About this task
Which lines in the data below contain the string "pinky"? Show each one.

Entries supplied
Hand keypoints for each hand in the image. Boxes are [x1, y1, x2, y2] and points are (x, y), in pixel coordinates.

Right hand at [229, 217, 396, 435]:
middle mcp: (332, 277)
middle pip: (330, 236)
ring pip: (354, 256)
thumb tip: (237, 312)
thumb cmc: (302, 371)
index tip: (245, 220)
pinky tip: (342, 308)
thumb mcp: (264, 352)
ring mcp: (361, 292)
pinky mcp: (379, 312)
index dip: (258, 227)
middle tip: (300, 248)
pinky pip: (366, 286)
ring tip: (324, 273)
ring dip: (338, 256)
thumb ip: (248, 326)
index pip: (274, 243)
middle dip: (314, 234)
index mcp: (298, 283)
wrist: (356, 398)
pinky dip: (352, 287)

* * *

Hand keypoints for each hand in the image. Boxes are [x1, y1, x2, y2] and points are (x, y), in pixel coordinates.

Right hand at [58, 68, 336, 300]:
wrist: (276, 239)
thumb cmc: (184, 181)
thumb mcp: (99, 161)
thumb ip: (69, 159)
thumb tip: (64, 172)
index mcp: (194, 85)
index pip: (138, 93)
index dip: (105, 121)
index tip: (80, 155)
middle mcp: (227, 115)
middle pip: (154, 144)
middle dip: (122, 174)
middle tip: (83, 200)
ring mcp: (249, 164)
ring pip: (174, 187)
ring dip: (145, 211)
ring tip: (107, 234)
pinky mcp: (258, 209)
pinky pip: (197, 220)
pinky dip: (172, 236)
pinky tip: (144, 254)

--

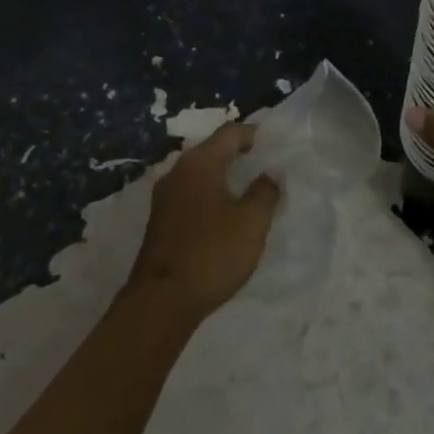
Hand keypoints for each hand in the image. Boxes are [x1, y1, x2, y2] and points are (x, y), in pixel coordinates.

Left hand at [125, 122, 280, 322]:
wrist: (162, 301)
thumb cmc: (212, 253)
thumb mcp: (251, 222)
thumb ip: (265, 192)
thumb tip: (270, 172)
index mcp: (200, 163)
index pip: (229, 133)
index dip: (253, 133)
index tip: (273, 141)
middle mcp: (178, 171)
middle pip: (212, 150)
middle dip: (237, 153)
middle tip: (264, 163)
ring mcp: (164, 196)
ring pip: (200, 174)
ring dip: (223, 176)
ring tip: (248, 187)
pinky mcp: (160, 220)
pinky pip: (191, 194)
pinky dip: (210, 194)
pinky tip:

Solution to this exercise
pinky tip: (342, 308)
pinky mcp: (379, 312)
pinky pip: (366, 286)
pinky dip: (352, 287)
pinky mcp: (258, 209)
pinky pip: (197, 220)
pinky dip: (172, 236)
pinky tip: (144, 254)
pinky mcp: (160, 220)
pinky pip: (191, 194)
pinky dip: (210, 194)
pinky tip:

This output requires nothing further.